The Chief of Data and Digital may direct the committee to advise on other matters as they arise.

Standards advisors in the Data and Digital directorate support HISO and its working groups, do research, provide advice, help to draft standards, support and monitor adoption and maintain the work plan.

Financial authority

Te Whatu Ora has financial authority over HISO. HISO has no power of its own to direct the work of health and disability sector organisations, employ staff, enter contracts, make loans or commit expenditure.

Fees and expenses

Fees paid to committee and working group members are determined in accordance with the Cabinet Fees Framework for members appointed to bodies in which the Crown has an interest. HISO and its working groups are classified among ‘Group 4: All other committees and other bodies’. Fees are paid for preparation, attendance and travel in relation to scheduled committee and working group meetings. Fees are not paid to salaried public servants.

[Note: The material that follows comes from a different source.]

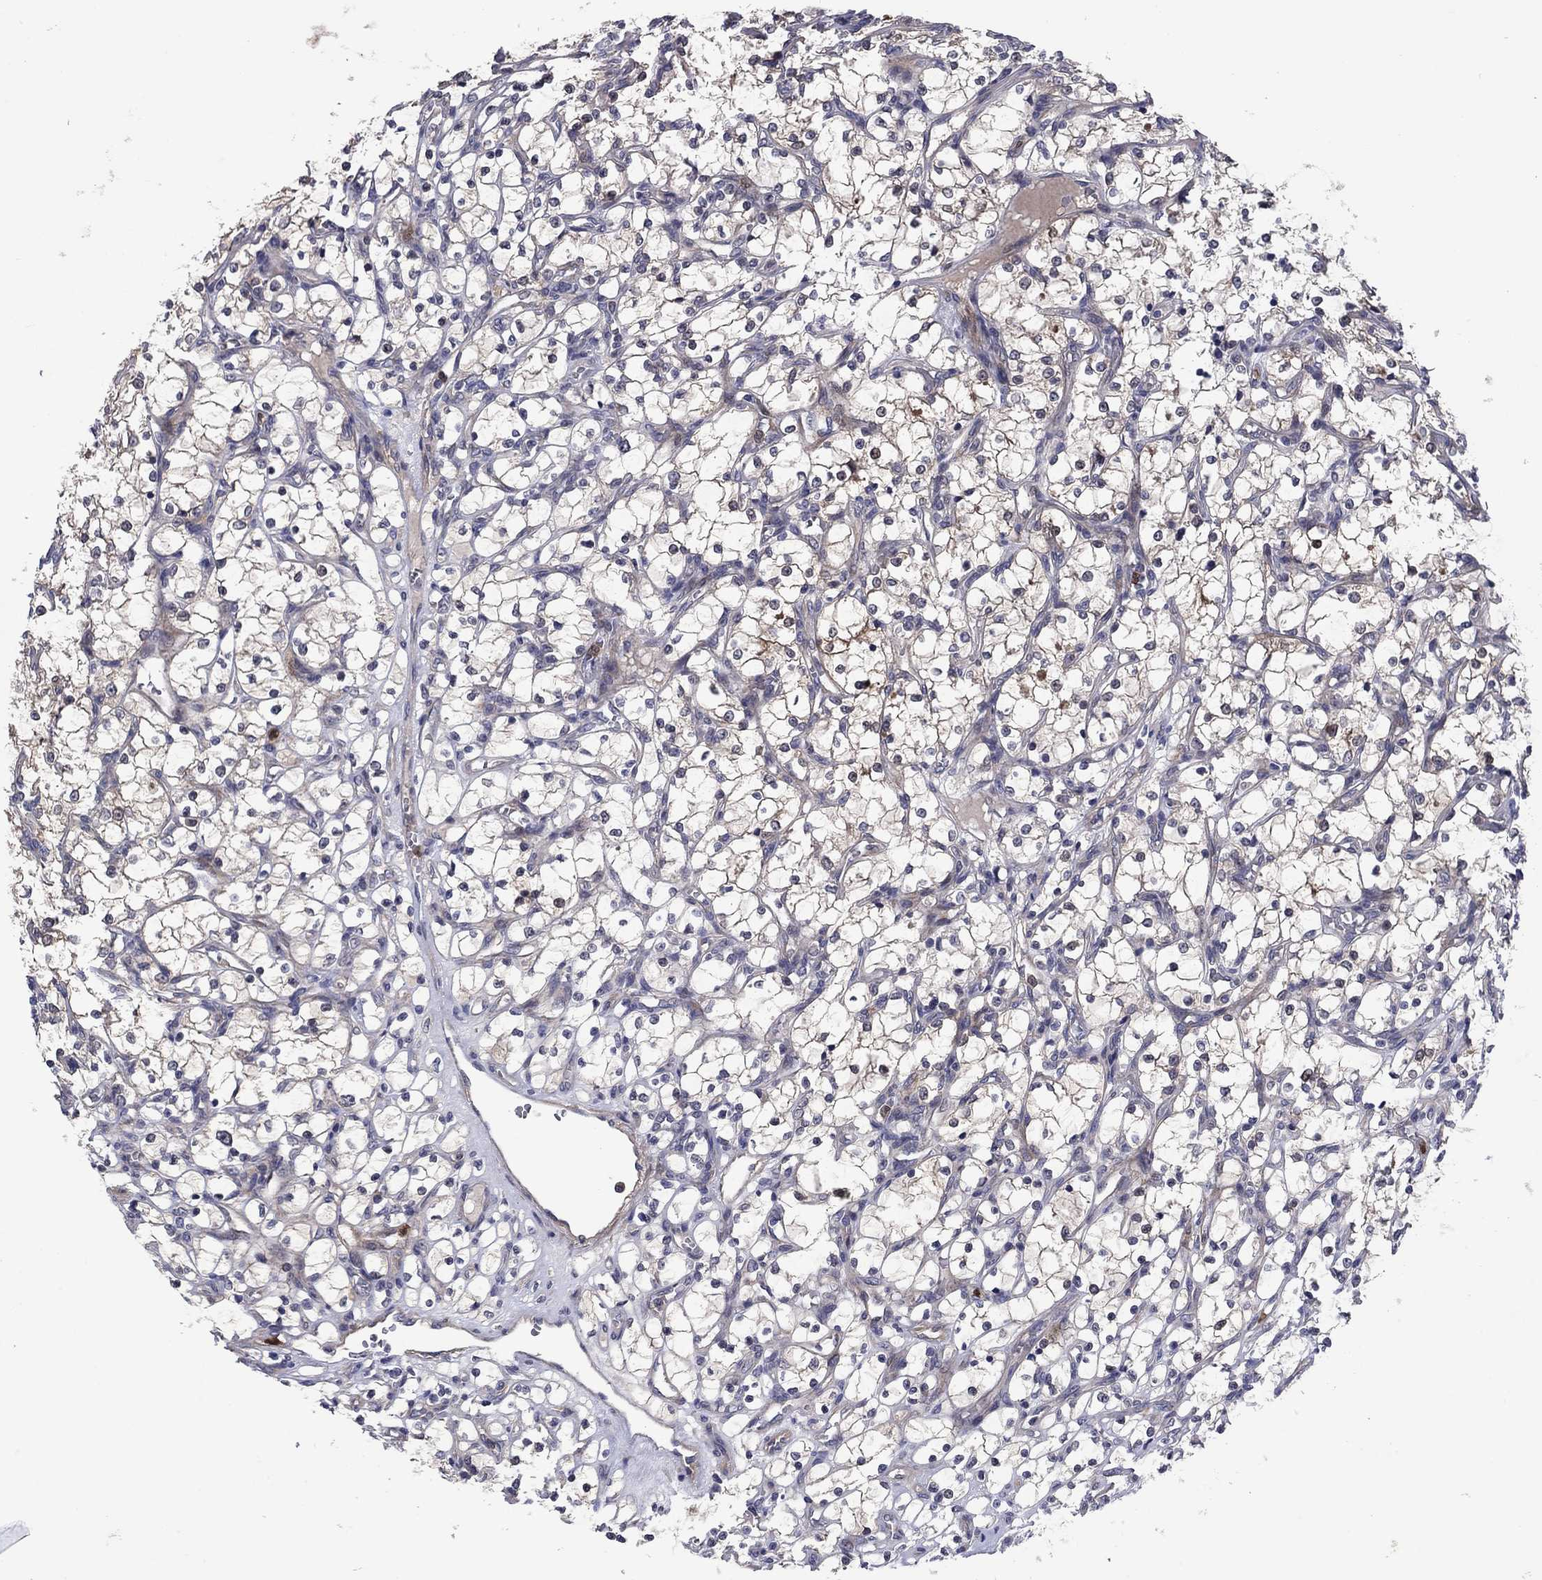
{"staining": {"intensity": "negative", "quantity": "none", "location": "none"}, "tissue": "renal cancer", "cell_type": "Tumor cells", "image_type": "cancer", "snomed": [{"axis": "morphology", "description": "Adenocarcinoma, NOS"}, {"axis": "topography", "description": "Kidney"}], "caption": "This is an immunohistochemistry (IHC) photomicrograph of human renal cancer. There is no staining in tumor cells.", "gene": "MSRB1", "patient": {"sex": "female", "age": 69}}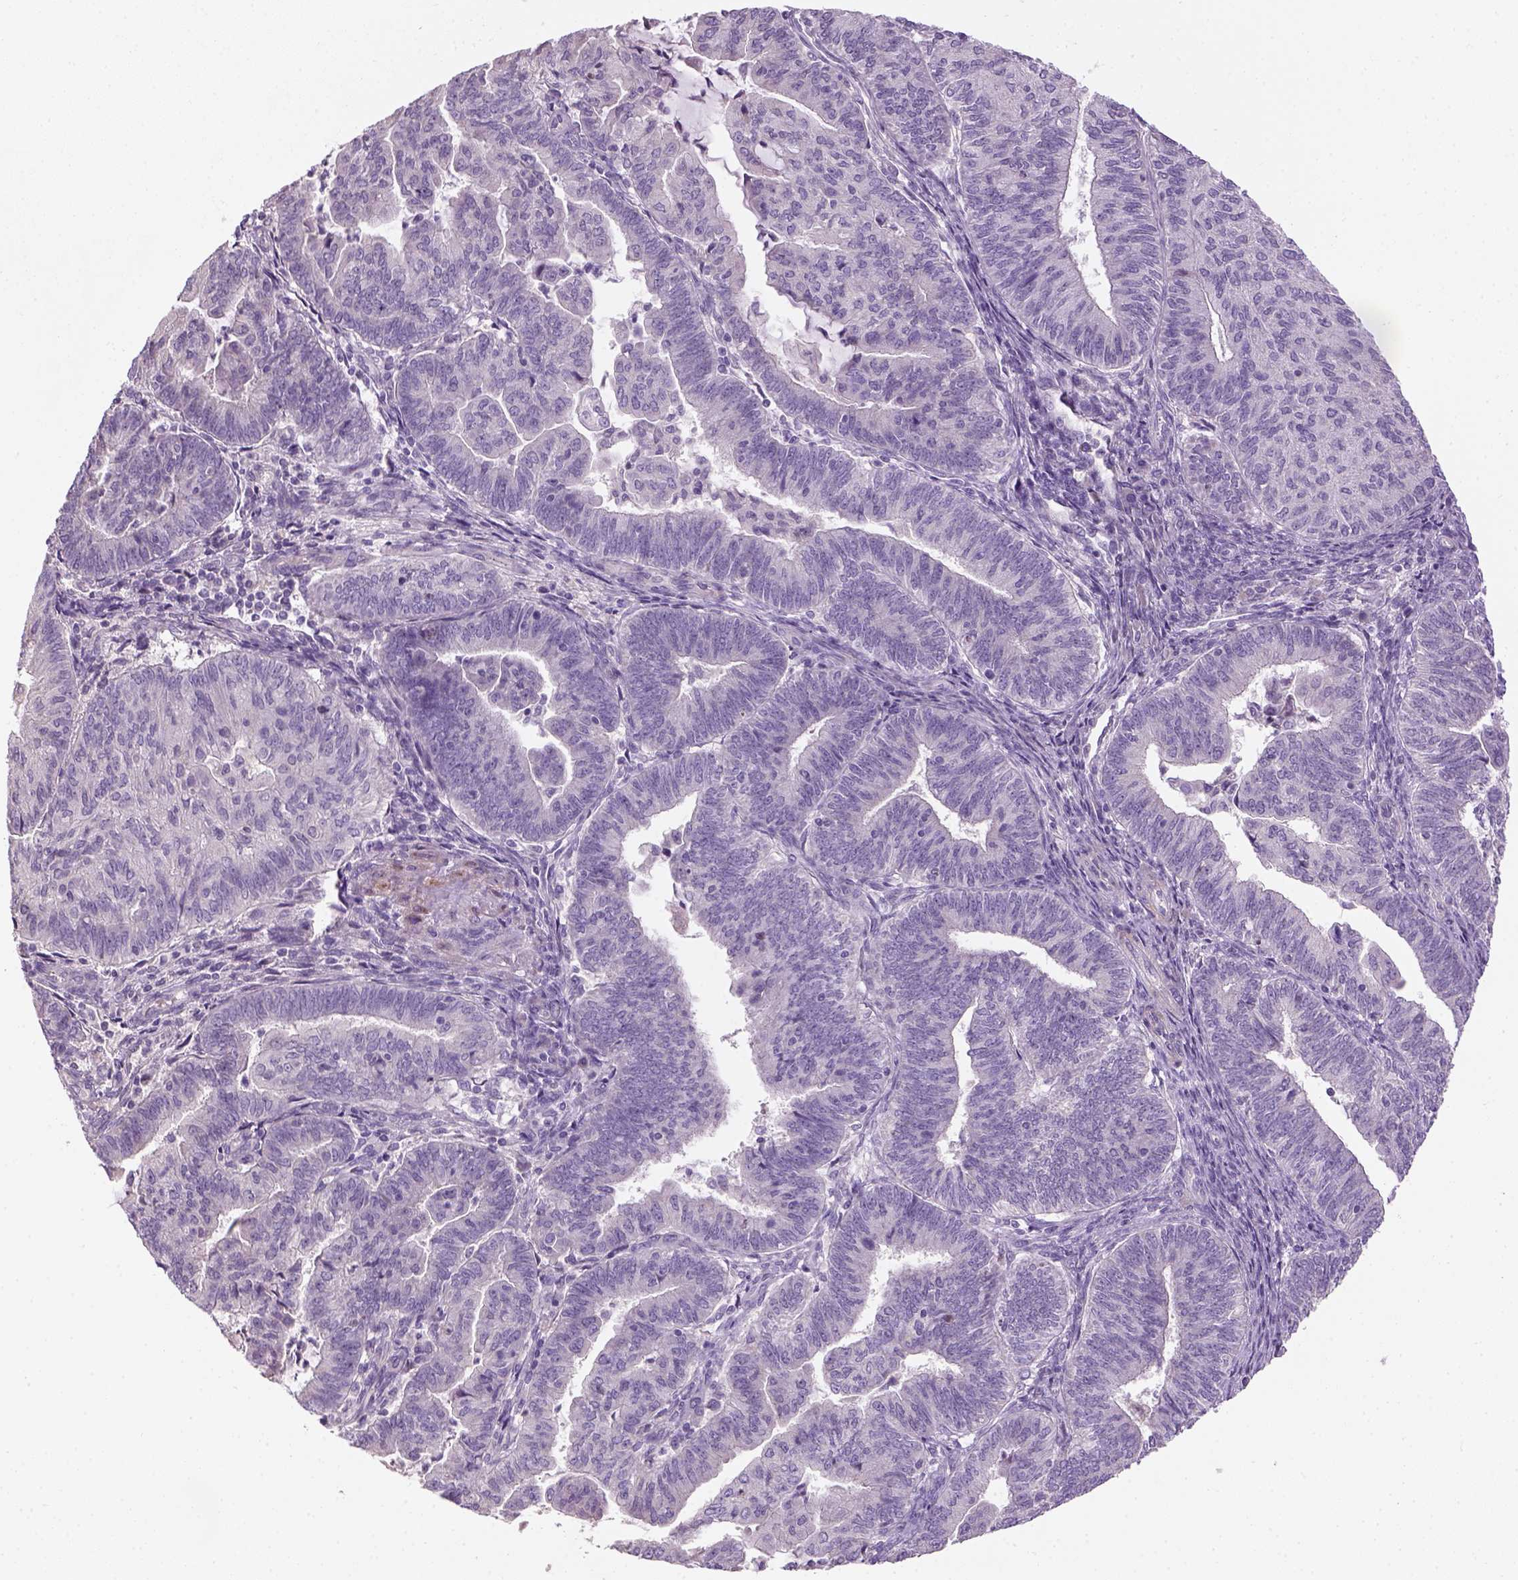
{"staining": {"intensity": "negative", "quantity": "none", "location": "none"}, "tissue": "endometrial cancer", "cell_type": "Tumor cells", "image_type": "cancer", "snomed": [{"axis": "morphology", "description": "Adenocarcinoma, NOS"}, {"axis": "topography", "description": "Endometrium"}], "caption": "A micrograph of adenocarcinoma (endometrial) stained for a protein exhibits no brown staining in tumor cells.", "gene": "NUDT6", "patient": {"sex": "female", "age": 82}}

Fees payable to members per meeting are:

  • a meeting attendance fee of $560 including GST for any meeting of between six and eight hours; for shorter meetings, a fee of $560/8 per hour
  • a meeting preparation fee of $280 including GST
  • a travel fee of $280 including GST for travel of more than three hours.

Fees are categorised as honoraria and as such are subject to withholding tax pursuant to Schedule 4 Part B of the Income Tax Act 2007 No 97.

Te Whatu Ora reimburses members for actual and reasonable expenses in attending HISO meetings. Accommodation and travel must be arranged by Te Whatu Ora. Members may submit a travel expense claim for costs such as parking. 

Copyright

Te Whatu Ora is responsible for preparing and publishing approved HISO standards and related documents.

Copyright over all HISO documents and other intellectual property is vested in the Crown, under the Te Whatu Ora’s stewardship.

HISO documents are published under the Creative Commons Attribution 4.0 International licence.